Transgenic T cell-specific expression of CXCR3 enhances splenic and hepatic T cell accumulation but does not affect the outcome of visceral leishmaniasis.

The outcome of visceral leishmaniasis, caused by parasite Leishmania donovani, depends on the recruitment of leishmanicidal Th1 cells. Chemokine receptor CXCR3, preferentially expressed by Th1 cells, is critical for migration of these T cells during infection. During chronic VL, there is a decrease in the presence of CXCR3-expressing CD4+ T cells in the spleen, which is associated with high parasitic burden in this organ. We therefore examined whether T cell-specific expression of CXCR3 in mice (CXCR3Tg) would promote resistance to VL. L. donovani infected CXCR3Tg mice showed increased accumulation of T cells in the spleens compared to WT littermates (CXCR3+/+). However, CXCR3+ T cells from CXCR3Tg mice showed low CD69 expression and these mice developed fewer granulomas. Additionally, both groups of mice showed similar cytokine profiles and parasitic burdens during the course of infection. In summary, although T cell-specific expression of CXCR3 promoted the accumulation of CXCR3-expressing T cells during L. donovani infection, this did not enhance resistance to VL.
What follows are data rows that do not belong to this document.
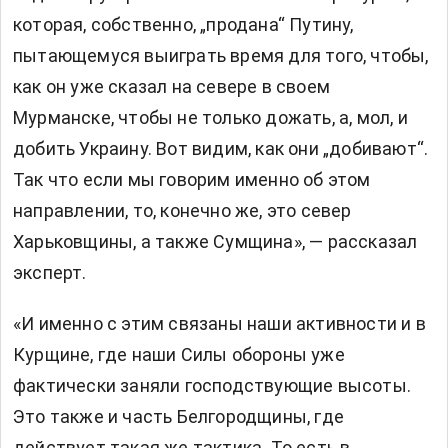
которая, собственно, „продана“ Путину,
пытающемуся выиграть время для того, чтобы,
как он уже сказал на севере в своем
Мурманске, чтобы не только дожать, а, мол, и
добить Украину. Вот видим, как они „добивают“.
Так что если мы говорим именно об этом
направлении, то, конечно же, это север
Харьковщины, а также Сумщина», — рассказал
эксперт.
«И именно с этим связаны наши активности и в
Курщине, где наши Силы обороны уже
фактически заняли господствующие высоты.
Это также и часть Белгородщины, где
действует такая же тактика. То есть в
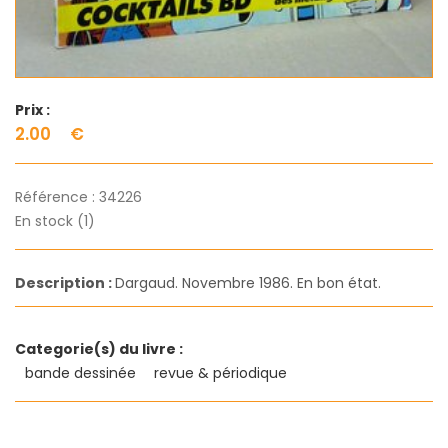
Prix :
2.00
€
Référence :
34226
En stock (1)
Description :
Dargaud. Novembre 1986. En bon état.
Categorie(s) du livre :
bande dessinée
revue & périodique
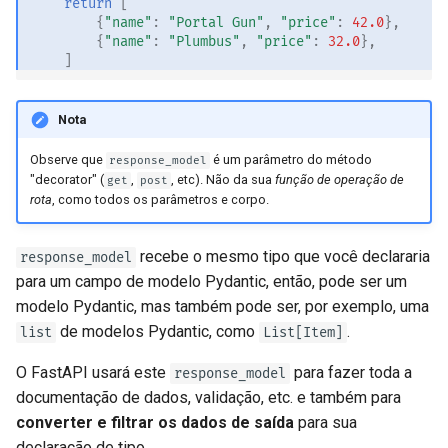
return
[
{
"name"
:
"Portal Gun"
,
"price"
:
42.0
},
{
"name"
:
"Plumbus"
,
"price"
:
32.0
},
]
Nota
Observe que
é um parâmetro do método
response_model
"decorator" (
,
, etc). Não da sua
função de operação de
get
post
rota
, como todos os parâmetros e corpo.
recebe o mesmo tipo que você declararia
response_model
para um campo de modelo Pydantic, então, pode ser um
modelo Pydantic, mas também pode ser, por exemplo, uma
de modelos Pydantic, como
.
list
List[Item]
O FastAPI usará este
para fazer toda a
response_model
documentação de dados, validação, etc. e também para
converter e filtrar os dados de saída
para sua
declaração de tipo.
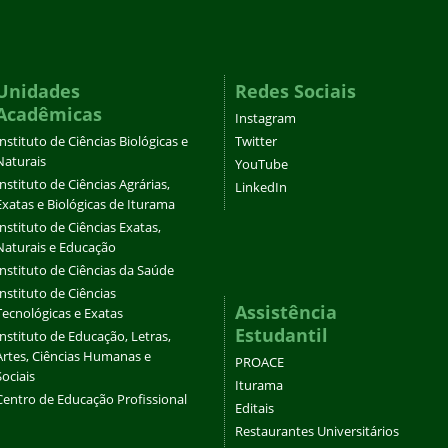
Unidades
Redes Sociais
Acadêmicas
Instagram
Instituto de Ciências Biológicas e
Twitter
Naturais
YouTube
Instituto de Ciências Agrárias,
LinkedIn
Exatas e Biológicas de Iturama
Instituto de Ciências Exatas,
Naturais e Educação
Instituto de Ciências da Saúde
Instituto de Ciências
Assistência
Tecnológicas e Exatas
Estudantil
Instituto de Educação, Letras,
Artes, Ciências Humanas e
PROACE
Sociais
Iturama
Centro de Educação Profissional
Editais
Restaurantes Universitários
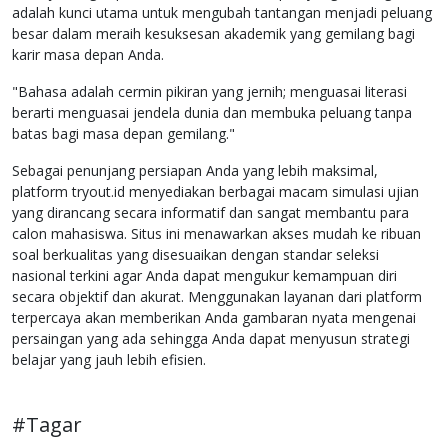
adalah kunci utama untuk mengubah tantangan menjadi peluang
besar dalam meraih kesuksesan akademik yang gemilang bagi
karir masa depan Anda.
"Bahasa adalah cermin pikiran yang jernih; menguasai literasi
berarti menguasai jendela dunia dan membuka peluang tanpa
batas bagi masa depan gemilang."
Sebagai penunjang persiapan Anda yang lebih maksimal,
platform tryout.id menyediakan berbagai macam simulasi ujian
yang dirancang secara informatif dan sangat membantu para
calon mahasiswa. Situs ini menawarkan akses mudah ke ribuan
soal berkualitas yang disesuaikan dengan standar seleksi
nasional terkini agar Anda dapat mengukur kemampuan diri
secara objektif dan akurat. Menggunakan layanan dari platform
terpercaya akan memberikan Anda gambaran nyata mengenai
persaingan yang ada sehingga Anda dapat menyusun strategi
belajar yang jauh lebih efisien.
#Tagar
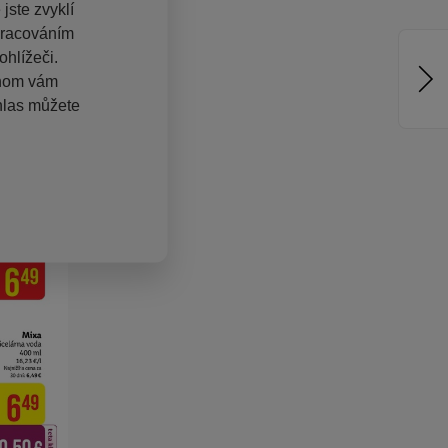
jste zvyklí
pracováním
hlížeči.
chom vám
hlas můžete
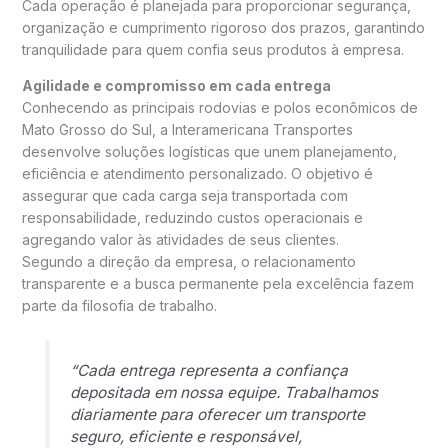
Cada operação é planejada para proporcionar segurança,
organização e cumprimento rigoroso dos prazos, garantindo
tranquilidade para quem confia seus produtos à empresa.
Agilidade e compromisso em cada entrega
Conhecendo as principais rodovias e polos econômicos de
Mato Grosso do Sul, a Interamericana Transportes
desenvolve soluções logísticas que unem planejamento,
eficiência e atendimento personalizado. O objetivo é
assegurar que cada carga seja transportada com
responsabilidade, reduzindo custos operacionais e
agregando valor às atividades de seus clientes.
Segundo a direção da empresa, o relacionamento
transparente e a busca permanente pela excelência fazem
parte da filosofia de trabalho.
“Cada entrega representa a confiança
depositada em nossa equipe. Trabalhamos
diariamente para oferecer um transporte
seguro, eficiente e responsável,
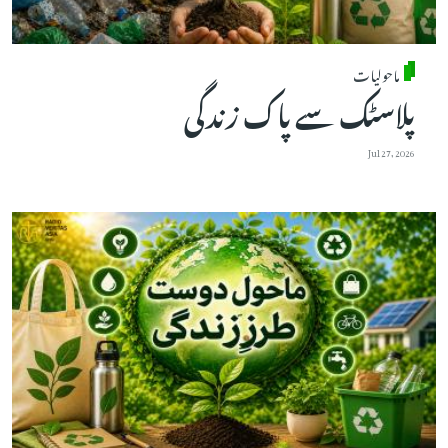
ماحولیات
پلاسٹک سے پاک زندگی
Jul 27, 2026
STAT4 is required for the generation of Th1 and Th2, but not Th17 immune responses during monophosphoryl lipid A adjuvant activity.

STAT4 is critical for the production of IFN-γ during the generation of Th1 immune responses. We investigated the role of STAT4 in mediating Th1-inducing activity of a vaccine adjuvant monophosphoryl lipid A (MPL-A) using the standard antigen ovalbumin (OVA) in STAT4KO mice. Our results show that splenocytes from STAT4KO mice displayed lower OVA-specific T-cell proliferation and IL-2 production compared with wild-type (WT) mice. Further, IFN-γ production was diminished in STAT4KO-derived splenocytes but the levels of IL-12 and TNF-α were similar compared with WT mice. Interestingly, STAT4 deficiency also led to a decrease in IL-10 and Th2 cytokines such as IL-4 and IL-13 upon MPL-A immunization, although IL-17 production was similar between WT- and STAT4KO-derived splenocytes. Our observations for defective Th1 and Th2 responses in STAT4KO mice were further supported by the low levels of Th1-associated IgG2a and Th2-associated IgG1 in the sera of these mice. Taken together, our results show that STAT4 plays a critical role in mediating both Th1 and Th2 responses upon immunization with MPL-A. Our study provides a better understanding of how MPL-A mediates T-cell activation which will be critical for future vaccine development.

A Tec kinase BTK inhibitor ibrutinib promotes maturation and activation of dendritic cells.

Ibrutinib, a BTK inhibitor, is currently used to treat various hematological malignancies. We evaluated whether ibrutinib treatment during development of murine bone marrow-derived dendritic cells (DCs) modulates their maturation and activation. Ibrutinib treatment increased the proportion of CD11c(+) DCs, upregulated the expression of MHC-II and CD80 and downregulated Ly6C expression by DCs. Additionally, ibrutinib treatment led to an increase in MHC-II(+), CD80(+) and CCR7(+) DCs but a decrease in CD86(+) DCs upon LPS stimulation. LPS/ibrutinib-treated DCs displayed increased IFNß and IL-10 synthesis and decreased IL-6, IL-12 and NO production compared to DCs stimulated with LPS alone. Finally, LPS/ibrutinib-treated DCs promoted higher rates of CD4(+) T cell proliferation and cytokine production compared to LPS only stimulated DCs. Taken together, our results indicate that ibrutinib enhances the maturation and activation of DCs to promote CD4(+) T cell activation which could be exploited for the development of DC-based cancer therapies.